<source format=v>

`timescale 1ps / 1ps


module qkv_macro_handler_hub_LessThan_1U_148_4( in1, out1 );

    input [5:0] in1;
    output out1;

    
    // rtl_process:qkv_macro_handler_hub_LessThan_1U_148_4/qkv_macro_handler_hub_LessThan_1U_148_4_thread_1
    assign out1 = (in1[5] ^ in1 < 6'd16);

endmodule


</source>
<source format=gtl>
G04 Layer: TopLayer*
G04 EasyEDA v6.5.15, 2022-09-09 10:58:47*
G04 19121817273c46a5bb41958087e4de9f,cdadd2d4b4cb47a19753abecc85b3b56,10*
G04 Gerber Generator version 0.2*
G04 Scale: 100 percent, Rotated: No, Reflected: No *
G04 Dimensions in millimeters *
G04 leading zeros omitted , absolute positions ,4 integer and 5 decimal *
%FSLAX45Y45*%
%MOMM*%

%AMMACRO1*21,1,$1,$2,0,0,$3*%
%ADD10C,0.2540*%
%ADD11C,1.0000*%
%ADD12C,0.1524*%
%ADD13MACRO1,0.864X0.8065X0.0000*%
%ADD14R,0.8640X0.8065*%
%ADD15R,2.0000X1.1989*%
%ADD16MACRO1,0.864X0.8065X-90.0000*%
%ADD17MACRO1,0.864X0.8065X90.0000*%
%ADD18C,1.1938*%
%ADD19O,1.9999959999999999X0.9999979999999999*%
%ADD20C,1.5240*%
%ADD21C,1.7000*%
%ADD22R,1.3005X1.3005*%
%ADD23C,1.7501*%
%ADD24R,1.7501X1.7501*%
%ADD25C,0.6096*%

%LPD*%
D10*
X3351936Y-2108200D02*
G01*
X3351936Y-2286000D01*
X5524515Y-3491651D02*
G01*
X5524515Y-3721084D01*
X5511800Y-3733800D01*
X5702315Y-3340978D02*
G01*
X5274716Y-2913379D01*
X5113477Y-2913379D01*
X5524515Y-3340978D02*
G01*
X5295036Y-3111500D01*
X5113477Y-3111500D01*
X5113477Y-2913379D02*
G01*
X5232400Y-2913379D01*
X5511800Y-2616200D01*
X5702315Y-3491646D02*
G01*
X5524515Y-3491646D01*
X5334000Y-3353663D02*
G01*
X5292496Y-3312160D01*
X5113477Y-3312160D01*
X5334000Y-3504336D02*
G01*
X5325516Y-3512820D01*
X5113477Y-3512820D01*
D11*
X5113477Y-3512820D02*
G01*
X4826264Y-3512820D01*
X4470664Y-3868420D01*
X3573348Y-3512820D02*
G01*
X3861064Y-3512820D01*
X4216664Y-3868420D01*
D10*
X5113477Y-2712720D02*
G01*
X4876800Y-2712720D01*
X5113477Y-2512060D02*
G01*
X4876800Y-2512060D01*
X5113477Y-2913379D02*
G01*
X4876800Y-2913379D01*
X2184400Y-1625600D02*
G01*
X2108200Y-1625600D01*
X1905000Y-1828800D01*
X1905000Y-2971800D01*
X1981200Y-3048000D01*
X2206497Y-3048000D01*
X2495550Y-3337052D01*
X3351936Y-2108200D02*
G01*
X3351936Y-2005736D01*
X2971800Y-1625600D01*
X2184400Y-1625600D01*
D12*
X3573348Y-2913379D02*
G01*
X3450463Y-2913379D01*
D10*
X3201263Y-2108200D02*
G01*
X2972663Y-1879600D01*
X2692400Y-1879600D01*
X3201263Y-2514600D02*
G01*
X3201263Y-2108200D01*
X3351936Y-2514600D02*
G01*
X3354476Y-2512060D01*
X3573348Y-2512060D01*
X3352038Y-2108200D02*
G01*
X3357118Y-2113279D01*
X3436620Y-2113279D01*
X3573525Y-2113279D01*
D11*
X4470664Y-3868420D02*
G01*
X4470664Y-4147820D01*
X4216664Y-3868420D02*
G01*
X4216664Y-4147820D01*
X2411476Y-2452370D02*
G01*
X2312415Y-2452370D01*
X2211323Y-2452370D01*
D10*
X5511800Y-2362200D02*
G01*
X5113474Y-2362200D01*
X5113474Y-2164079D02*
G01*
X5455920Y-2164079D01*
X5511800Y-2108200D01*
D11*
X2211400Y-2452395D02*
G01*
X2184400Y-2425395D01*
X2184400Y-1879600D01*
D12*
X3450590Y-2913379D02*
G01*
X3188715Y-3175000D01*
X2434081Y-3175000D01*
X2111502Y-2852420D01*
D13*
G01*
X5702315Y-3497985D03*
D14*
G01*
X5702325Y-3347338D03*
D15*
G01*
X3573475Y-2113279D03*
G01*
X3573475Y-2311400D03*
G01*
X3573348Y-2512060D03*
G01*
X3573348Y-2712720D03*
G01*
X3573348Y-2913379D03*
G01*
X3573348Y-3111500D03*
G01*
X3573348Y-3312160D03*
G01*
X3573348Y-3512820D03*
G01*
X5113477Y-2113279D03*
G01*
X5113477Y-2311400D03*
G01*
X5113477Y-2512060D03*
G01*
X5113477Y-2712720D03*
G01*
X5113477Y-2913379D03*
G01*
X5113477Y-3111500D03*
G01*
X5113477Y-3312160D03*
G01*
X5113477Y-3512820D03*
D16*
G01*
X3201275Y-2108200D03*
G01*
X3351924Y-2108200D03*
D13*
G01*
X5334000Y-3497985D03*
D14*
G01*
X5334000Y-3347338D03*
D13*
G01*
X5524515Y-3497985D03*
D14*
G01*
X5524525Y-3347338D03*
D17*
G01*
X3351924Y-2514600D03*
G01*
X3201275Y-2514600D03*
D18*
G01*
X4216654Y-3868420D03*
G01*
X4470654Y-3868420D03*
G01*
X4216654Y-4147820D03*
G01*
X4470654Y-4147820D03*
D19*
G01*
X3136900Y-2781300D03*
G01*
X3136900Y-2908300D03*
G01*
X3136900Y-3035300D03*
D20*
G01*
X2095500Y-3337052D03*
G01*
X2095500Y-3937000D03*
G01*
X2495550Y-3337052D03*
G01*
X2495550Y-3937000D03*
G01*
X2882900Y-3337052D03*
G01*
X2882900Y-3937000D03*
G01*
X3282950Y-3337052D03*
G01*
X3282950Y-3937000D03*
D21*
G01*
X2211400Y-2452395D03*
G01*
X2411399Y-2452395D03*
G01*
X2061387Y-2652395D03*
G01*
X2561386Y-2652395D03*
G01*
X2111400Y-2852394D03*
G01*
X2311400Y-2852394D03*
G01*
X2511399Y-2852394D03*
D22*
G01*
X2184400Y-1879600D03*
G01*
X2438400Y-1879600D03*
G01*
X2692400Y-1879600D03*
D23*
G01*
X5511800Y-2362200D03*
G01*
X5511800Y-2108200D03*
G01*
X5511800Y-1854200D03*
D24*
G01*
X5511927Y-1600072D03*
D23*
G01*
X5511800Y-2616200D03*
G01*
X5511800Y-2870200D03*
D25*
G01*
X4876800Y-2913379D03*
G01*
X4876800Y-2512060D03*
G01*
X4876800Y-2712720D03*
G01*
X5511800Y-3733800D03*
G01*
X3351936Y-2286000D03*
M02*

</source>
---
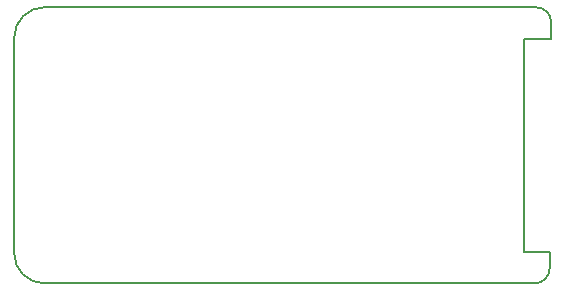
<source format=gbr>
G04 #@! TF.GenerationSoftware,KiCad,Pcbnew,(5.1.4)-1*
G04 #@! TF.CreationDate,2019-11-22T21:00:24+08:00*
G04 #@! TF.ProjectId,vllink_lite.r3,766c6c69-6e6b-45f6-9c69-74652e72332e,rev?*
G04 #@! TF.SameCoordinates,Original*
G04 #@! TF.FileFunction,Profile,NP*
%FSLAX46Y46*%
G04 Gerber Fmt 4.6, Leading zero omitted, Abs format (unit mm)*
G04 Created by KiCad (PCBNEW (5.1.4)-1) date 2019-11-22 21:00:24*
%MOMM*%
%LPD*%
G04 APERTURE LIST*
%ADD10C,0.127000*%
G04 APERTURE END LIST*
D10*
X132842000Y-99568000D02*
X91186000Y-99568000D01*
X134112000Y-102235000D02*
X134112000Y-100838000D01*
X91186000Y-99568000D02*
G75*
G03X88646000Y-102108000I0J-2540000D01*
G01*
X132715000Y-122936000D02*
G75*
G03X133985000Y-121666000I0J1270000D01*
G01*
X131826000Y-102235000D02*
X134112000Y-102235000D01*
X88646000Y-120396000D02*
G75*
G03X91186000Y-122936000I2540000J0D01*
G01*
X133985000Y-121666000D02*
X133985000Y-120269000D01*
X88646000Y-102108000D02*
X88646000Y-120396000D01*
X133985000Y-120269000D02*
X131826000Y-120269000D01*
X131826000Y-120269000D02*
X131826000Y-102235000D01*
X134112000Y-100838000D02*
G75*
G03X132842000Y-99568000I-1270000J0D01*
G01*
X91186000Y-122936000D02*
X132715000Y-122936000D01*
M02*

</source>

▶ WRITTEN TASK: When the line with "X5113477Y-2913379D01*" is reached in the data above, start copying there, and copy each line exactly until the line with "X5292496Y-3312160D01*" has been copied; copy nothing else.

▶ OUTPUT FOR THIS EXERCISE:
X5113477Y-2913379D01*
X5524515Y-3340978D02*
G01*
X5295036Y-3111500D01*
X5113477Y-3111500D01*
X5113477Y-2913379D02*
G01*
X5232400Y-2913379D01*
X5511800Y-2616200D01*
X5702315Y-3491646D02*
G01*
X5524515Y-3491646D01*
X5334000Y-3353663D02*
G01*
X5292496Y-3312160D01*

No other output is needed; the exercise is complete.